The blood connection was so strong that Russell could take his time paying Ann back, but eventually she’d want her money. Ann discussed all her business ventures with Jack in their weekly calls, but family loans were rarely mentioned. The fact that she’d brought up Russell’s loan showed she’d reached her limit, even for a family member.

“What’s the latest on Ann’s fiancé?” I asked.
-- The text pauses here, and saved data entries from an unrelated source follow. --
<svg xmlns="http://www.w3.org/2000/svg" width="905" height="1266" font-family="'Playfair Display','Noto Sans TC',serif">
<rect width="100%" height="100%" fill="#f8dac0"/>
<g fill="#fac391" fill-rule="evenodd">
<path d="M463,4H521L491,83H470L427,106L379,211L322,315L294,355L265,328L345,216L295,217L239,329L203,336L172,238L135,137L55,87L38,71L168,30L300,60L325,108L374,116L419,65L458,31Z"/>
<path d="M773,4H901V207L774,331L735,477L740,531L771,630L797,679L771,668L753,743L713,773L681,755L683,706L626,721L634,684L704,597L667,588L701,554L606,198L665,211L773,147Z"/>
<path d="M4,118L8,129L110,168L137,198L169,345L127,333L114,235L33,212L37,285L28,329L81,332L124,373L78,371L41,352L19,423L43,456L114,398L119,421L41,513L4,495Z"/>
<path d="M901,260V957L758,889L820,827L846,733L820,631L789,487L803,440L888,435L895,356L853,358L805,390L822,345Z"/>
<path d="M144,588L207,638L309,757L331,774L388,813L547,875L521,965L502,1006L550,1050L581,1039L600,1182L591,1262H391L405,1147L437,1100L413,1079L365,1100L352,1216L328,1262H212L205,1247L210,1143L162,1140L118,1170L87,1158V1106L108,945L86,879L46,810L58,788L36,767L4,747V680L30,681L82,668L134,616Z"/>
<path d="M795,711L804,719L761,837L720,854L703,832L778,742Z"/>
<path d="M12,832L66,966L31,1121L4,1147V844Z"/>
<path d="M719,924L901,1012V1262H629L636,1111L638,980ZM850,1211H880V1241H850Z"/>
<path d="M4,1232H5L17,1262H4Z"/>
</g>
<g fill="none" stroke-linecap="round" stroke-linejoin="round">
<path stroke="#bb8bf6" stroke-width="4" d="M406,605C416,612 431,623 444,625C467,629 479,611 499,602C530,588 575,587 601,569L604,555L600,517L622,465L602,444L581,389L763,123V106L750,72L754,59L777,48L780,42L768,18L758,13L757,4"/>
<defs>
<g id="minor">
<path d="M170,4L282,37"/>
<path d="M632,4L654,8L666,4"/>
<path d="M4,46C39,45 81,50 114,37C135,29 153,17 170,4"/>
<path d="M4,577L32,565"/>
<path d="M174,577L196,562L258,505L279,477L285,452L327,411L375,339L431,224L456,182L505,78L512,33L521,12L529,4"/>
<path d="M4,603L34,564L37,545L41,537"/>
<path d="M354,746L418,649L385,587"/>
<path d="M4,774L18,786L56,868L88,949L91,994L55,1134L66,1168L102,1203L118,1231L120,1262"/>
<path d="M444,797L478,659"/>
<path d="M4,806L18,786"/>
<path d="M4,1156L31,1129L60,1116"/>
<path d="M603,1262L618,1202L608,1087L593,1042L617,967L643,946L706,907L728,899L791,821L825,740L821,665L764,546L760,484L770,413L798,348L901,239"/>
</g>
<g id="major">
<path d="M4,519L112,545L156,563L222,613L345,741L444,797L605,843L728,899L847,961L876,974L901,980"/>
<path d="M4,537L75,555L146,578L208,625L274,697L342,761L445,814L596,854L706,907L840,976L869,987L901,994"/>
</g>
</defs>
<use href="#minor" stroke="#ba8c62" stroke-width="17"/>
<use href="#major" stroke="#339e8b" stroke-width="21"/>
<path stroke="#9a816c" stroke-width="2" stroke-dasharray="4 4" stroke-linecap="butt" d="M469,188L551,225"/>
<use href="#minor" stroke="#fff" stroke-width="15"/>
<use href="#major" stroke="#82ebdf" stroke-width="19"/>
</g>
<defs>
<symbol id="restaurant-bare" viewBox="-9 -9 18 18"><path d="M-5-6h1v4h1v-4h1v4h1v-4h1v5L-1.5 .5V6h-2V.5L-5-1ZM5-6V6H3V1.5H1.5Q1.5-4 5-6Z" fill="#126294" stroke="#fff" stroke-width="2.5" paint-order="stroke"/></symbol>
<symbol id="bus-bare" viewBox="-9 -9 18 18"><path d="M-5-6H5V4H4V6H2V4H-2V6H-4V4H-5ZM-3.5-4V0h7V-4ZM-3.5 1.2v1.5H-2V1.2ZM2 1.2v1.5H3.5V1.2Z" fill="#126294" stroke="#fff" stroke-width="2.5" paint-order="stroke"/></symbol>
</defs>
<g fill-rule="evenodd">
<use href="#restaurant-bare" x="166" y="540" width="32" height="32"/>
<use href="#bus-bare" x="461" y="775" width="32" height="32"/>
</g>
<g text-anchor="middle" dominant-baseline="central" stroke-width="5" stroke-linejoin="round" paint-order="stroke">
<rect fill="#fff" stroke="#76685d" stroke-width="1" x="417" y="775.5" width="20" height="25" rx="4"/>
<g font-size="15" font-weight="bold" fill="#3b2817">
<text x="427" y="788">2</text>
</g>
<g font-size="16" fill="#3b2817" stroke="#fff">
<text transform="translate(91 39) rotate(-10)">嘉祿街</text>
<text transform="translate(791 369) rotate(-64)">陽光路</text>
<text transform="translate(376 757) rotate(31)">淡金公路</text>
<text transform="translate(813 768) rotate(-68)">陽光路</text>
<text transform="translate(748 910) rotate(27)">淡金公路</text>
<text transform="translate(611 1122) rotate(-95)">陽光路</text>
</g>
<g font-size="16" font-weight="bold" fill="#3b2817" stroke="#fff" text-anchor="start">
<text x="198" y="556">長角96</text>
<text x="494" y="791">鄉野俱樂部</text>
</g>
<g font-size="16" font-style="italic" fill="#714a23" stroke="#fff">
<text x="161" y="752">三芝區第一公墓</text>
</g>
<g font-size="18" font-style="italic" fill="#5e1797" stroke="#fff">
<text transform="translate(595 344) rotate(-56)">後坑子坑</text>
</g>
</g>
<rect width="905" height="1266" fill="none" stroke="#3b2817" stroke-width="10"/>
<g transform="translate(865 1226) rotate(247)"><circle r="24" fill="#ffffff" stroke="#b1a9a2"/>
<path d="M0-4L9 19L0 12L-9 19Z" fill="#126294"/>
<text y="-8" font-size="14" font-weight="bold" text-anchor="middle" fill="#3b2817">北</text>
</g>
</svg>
We’d only met him once when we’d come to Kentucky a few months earlier. We’d joined Ann, her fiancé Bob, Jack’s mom and another older couple for supper at a local restaurant. Bob was a dignified older man, attentive to Ann, and eager to make a positive impression on her favorite nephew.

“She told me she wasn’t sure she was ready to get married again, at least not right now,” Jack responded. “She wants to wait until Grace dies.”

The conversation turned to the conference I was attending the next day. Soon our grandsons, Taylor and Elliott, would be dropped off to spend Saturday with us, as they did each week. So we stopped thinking of the conversation with Ann, the conversation we would replay hundreds of times in the weeks and months that followed.